Ethiopia’s economy is largely based on agriculture, which accounts for 33.3% of GDP. The sector contributed nearly 60% of the country’s exports, and 70% of total employment. Estimates have shown that a loss of agricultural output due to locust infestation and a slump in exports due to the COVID-19 pandemic is expected to see Ethiopia’s agricultural sector decline by 1.6% in 2020. However, Agricultural Insurance is almost non-existent in Ethiopia and the insurance industry should also use the existing opportunity to develop need-based and customized agricultural insurance products to protect and strengthen the backbone of the economy.
Similarly, the construction and real estate sectors contributed about 20.37% in aggregate to Ethiopia’s GDP in 2019. There are major construction projects currently underway and others are set to go ahead within the next five years. With industry growth estimated to contract at between 17% to 26% in light of the COVID-19 pandemic, the construction sector is anticipated to witness a 9.9% contraction on its contribution to Ethiopia’s GDP as the country battles to contain the spread of the virus. In line with this, the insurance industry should also dig deeper to find new ways to offer appropriate insurance products and services to this particular sector to tackle COVID-19 and to the inevitable crises of the future due to other pandemics.
The increasing hardship caused by COVID-19 on individuals, businesses, and economies has further highlighted the importance of insurance protection.
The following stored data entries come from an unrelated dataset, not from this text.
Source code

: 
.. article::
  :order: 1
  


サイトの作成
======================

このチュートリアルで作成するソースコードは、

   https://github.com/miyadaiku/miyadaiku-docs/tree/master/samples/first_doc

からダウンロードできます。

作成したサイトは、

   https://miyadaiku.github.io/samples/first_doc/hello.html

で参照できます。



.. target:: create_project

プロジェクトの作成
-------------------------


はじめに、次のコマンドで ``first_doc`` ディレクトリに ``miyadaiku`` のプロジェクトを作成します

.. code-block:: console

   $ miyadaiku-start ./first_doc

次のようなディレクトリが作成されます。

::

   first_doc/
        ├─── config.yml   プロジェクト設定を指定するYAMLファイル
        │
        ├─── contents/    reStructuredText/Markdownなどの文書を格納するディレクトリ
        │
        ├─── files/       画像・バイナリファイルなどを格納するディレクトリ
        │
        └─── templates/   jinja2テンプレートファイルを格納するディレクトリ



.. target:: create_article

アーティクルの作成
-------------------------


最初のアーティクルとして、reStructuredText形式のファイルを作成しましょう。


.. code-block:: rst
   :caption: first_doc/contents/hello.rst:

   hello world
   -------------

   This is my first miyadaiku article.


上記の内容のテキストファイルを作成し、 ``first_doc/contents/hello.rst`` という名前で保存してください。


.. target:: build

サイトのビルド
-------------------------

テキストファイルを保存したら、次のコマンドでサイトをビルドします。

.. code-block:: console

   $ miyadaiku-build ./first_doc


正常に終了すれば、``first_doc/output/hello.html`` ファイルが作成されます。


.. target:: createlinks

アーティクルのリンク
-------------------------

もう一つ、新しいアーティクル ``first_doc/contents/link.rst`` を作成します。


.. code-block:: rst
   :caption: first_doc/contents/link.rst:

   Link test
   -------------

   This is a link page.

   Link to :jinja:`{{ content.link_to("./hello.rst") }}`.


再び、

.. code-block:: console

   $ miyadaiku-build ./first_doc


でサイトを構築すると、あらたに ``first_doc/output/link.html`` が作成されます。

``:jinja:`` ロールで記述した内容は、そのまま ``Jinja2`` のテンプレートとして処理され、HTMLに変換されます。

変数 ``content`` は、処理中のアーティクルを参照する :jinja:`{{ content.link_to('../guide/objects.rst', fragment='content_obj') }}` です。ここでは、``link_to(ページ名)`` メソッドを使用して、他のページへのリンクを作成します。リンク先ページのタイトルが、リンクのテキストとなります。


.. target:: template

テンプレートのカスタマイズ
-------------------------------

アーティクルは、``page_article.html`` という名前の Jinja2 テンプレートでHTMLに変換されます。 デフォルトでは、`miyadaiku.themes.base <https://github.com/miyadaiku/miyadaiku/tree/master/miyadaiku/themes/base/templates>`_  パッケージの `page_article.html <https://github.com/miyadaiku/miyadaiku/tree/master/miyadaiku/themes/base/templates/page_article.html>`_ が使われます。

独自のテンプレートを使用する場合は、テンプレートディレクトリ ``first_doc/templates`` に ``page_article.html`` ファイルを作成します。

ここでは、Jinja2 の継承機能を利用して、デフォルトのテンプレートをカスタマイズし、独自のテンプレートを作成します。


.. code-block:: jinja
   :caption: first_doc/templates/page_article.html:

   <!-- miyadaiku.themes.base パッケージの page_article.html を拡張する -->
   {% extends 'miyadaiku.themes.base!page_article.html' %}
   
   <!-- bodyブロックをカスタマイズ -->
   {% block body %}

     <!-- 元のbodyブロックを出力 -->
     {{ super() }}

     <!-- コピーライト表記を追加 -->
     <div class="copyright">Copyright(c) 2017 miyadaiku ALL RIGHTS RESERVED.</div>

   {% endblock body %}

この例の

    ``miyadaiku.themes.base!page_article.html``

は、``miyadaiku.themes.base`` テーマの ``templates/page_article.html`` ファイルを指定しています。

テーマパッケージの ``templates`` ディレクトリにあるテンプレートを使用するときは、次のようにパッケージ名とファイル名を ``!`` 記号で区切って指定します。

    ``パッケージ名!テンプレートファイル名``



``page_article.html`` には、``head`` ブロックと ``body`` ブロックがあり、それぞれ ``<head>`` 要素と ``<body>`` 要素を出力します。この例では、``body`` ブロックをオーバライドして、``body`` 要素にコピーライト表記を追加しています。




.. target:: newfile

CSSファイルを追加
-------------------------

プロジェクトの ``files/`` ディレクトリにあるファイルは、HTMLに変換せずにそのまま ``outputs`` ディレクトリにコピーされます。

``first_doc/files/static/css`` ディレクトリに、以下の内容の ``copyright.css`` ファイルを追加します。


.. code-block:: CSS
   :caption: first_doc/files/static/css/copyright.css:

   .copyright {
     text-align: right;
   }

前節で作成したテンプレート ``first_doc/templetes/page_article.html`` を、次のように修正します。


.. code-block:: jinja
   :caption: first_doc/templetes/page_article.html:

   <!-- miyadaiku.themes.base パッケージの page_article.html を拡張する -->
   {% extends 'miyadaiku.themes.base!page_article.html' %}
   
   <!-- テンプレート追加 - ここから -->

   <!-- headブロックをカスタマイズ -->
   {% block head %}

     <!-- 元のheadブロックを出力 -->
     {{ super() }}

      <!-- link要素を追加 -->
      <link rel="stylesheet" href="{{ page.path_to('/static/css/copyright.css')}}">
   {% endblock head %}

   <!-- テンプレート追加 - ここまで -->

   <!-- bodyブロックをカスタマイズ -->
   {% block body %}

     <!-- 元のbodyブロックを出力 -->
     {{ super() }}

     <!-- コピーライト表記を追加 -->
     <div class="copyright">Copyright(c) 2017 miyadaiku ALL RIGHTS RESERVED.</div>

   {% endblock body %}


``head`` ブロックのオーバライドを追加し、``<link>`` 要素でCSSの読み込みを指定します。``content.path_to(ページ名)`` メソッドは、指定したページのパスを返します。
In situations such as this outbreak, where events are rapidly changing, it is often difficult to continue with the conventional products. Insurers in Ethiopia need to guise at the specific terms of insurance and reinsurance agreements, the insurance policies, evolving government and legislative actions, and the unique facts and circumstances around, to twinset their products with the current situation and future expectations. The industry players, individually and collectively, need to play a forefront role in policy leadership with a clear mandate for the regulator, as well as effective synchronization amid government and the sector.
Insurers, in general, need to create space for responsive innovation for emerging risk exposures including pandemics, and trigger innovation rather than creating misplaced incentives that leave them swallowed by cannibalistic competition in the market. Most importantly, the insurance industry in Ethiopia should also remodel the way it manages risks and establishes “National Risk Pools” for catastrophic risks and/or pandemics to better manage the accumulated risk exposures. The industry has to evolve since the existing products can no longer meet the real expectations of customers. The real solidarity of the industry with its customers will be assessed and attested by its response to meet its words at times of pandemics and other risk exposures.